**EXERCISE DATA**:
==========
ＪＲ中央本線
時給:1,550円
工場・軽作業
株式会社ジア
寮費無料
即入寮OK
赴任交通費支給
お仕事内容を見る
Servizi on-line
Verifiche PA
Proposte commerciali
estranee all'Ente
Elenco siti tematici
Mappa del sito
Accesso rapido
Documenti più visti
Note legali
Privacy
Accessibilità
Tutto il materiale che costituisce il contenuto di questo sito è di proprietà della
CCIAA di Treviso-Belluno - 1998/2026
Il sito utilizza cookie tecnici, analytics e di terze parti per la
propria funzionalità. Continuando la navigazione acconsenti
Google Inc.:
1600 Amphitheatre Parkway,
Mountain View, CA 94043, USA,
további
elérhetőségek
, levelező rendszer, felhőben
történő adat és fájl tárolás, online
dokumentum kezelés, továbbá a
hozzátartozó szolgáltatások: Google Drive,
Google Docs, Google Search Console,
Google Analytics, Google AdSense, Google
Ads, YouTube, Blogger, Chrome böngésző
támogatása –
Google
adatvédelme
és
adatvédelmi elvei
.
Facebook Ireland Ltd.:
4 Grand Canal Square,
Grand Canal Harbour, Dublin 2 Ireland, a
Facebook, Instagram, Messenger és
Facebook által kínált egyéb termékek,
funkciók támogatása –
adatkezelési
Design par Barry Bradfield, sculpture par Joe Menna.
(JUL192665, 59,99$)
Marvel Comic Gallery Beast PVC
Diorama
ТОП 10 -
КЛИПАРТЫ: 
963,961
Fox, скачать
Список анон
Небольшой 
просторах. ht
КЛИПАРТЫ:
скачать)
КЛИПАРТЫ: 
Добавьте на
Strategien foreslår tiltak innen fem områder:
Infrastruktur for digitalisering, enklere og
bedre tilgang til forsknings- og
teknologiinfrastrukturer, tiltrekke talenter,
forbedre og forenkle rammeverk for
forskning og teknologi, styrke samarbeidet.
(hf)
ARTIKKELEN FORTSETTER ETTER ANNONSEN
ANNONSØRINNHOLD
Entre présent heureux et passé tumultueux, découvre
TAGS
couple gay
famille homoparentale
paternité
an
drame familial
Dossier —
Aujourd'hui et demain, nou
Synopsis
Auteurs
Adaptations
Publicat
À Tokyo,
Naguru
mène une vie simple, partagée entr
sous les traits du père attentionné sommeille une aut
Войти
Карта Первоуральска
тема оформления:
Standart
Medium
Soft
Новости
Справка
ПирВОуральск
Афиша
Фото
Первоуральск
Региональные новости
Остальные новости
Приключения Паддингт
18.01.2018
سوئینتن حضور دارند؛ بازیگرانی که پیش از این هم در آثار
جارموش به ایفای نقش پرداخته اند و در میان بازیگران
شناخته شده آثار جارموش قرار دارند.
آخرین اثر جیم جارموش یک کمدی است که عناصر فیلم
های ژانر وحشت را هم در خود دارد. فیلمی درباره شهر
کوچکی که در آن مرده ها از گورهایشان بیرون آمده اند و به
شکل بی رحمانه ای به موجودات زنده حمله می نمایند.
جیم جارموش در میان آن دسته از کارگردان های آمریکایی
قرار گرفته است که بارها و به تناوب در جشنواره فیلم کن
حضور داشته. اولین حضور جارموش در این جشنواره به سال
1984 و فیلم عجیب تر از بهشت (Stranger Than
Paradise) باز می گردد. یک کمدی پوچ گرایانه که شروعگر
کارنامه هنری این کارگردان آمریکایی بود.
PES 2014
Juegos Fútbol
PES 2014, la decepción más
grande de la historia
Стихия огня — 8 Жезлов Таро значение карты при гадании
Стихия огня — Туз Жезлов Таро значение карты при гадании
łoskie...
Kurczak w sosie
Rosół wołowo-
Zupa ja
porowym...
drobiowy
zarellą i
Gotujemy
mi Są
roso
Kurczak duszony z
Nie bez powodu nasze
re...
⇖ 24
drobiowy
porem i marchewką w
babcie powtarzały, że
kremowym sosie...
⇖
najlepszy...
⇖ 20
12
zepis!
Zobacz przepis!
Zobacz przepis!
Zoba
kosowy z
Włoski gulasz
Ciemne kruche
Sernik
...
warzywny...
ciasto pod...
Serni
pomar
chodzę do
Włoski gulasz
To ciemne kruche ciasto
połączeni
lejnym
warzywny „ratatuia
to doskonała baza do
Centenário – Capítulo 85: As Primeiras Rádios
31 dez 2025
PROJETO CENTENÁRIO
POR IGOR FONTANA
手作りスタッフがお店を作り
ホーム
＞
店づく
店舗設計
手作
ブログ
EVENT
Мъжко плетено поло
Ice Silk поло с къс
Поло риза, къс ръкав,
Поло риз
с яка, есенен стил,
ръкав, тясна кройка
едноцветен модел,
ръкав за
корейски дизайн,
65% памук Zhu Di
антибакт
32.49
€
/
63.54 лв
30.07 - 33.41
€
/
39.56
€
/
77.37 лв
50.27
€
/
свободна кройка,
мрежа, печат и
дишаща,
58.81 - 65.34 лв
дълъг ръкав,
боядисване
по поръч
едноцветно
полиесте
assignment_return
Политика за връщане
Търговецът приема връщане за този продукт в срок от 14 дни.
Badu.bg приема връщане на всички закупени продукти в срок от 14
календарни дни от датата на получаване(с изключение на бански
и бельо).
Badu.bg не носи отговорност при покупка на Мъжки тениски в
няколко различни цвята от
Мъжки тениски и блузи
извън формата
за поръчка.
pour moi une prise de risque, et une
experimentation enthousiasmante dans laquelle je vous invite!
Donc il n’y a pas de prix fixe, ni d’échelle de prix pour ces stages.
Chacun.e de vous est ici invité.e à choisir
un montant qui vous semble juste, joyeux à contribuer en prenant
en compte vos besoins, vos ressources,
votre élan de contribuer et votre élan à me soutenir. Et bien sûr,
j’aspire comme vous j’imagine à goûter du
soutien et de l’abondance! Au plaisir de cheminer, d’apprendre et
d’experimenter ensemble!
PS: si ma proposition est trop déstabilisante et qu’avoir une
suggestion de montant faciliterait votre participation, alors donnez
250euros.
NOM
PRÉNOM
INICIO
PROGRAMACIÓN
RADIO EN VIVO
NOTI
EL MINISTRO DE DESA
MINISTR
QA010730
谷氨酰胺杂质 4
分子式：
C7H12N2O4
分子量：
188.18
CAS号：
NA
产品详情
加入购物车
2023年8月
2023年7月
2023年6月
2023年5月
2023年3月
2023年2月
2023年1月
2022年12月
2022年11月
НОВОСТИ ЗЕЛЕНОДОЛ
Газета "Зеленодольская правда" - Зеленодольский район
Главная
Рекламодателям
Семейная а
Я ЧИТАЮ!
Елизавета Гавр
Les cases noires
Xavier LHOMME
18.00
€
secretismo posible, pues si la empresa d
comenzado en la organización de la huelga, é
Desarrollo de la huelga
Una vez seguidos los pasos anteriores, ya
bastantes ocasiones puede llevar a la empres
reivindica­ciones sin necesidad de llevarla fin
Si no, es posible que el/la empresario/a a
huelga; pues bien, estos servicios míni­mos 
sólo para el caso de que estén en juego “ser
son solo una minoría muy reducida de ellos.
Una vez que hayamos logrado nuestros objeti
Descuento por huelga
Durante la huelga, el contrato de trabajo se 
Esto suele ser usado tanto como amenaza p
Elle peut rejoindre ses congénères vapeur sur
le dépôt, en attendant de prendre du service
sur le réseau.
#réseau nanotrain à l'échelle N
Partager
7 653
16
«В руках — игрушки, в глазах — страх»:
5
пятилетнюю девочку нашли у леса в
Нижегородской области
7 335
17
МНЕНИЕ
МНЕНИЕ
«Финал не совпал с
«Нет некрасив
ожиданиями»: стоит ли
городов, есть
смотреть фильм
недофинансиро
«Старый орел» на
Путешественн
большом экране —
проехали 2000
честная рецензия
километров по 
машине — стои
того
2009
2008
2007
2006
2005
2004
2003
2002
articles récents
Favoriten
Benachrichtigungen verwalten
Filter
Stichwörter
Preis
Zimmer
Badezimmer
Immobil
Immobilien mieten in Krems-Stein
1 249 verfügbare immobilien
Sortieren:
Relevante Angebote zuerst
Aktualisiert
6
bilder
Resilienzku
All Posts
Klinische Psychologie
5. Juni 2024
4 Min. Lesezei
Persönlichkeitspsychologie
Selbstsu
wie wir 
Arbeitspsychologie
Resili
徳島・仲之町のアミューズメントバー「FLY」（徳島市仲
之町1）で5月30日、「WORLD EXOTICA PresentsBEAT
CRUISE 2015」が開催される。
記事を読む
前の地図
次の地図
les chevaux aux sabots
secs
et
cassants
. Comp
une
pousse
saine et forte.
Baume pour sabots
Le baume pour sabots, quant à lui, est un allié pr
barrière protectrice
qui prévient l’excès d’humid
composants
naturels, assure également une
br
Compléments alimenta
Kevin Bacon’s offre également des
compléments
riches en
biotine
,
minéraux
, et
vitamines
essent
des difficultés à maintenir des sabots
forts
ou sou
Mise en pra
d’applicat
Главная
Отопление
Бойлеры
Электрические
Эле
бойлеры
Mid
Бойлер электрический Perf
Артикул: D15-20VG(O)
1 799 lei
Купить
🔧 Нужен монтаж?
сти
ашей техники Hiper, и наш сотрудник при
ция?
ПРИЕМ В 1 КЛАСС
==========
**YOUR GOAL**:
From the start of the data to the line that holds "ARTIKKELEN FORTSETTER ETTER ANNONSEN", retype each line exactly, with both ends included.

**EXERCISE ANSWER**:
ＪＲ中央本線
時給:1,550円
工場・軽作業
株式会社ジア
寮費無料
即入寮OK
赴任交通費支給
お仕事内容を見る
Servizi on-line
Verifiche PA
Proposte commerciali
estranee all'Ente
Elenco siti tematici
Mappa del sito
Accesso rapido
Documenti più visti
Note legali
Privacy
Accessibilità
Tutto il materiale che costituisce il contenuto di questo sito è di proprietà della
CCIAA di Treviso-Belluno - 1998/2026
Il sito utilizza cookie tecnici, analytics e di terze parti per la
propria funzionalità. Continuando la navigazione acconsenti
Google Inc.:
1600 Amphitheatre Parkway,
Mountain View, CA 94043, USA,
további
elérhetőségek
, levelező rendszer, felhőben
történő adat és fájl tárolás, online
dokumentum kezelés, továbbá a
hozzátartozó szolgáltatások: Google Drive,
Google Docs, Google Search Console,
Google Analytics, Google AdSense, Google
Ads, YouTube, Blogger, Chrome böngésző
támogatása –
Google
adatvédelme
és
adatvédelmi elvei
.
Facebook Ireland Ltd.:
4 Grand Canal Square,
Grand Canal Harbour, Dublin 2 Ireland, a
Facebook, Instagram, Messenger és
Facebook által kínált egyéb termékek,
funkciók támogatása –
adatkezelési
Design par Barry Bradfield, sculpture par Joe Menna.
(JUL192665, 59,99$)
Marvel Comic Gallery Beast PVC
Diorama
ТОП 10 -
КЛИПАРТЫ: 
963,961
Fox, скачать
Список анон
Небольшой 
просторах. ht
КЛИПАРТЫ:
скачать)
КЛИПАРТЫ: 
Добавьте на
Strategien foreslår tiltak innen fem områder:
Infrastruktur for digitalisering, enklere og
bedre tilgang til forsknings- og
teknologiinfrastrukturer, tiltrekke talenter,
forbedre og forenkle rammeverk for
forskning og teknologi, styrke samarbeidet.
(hf)
ARTIKKELEN FORTSETTER ETTER ANNONSEN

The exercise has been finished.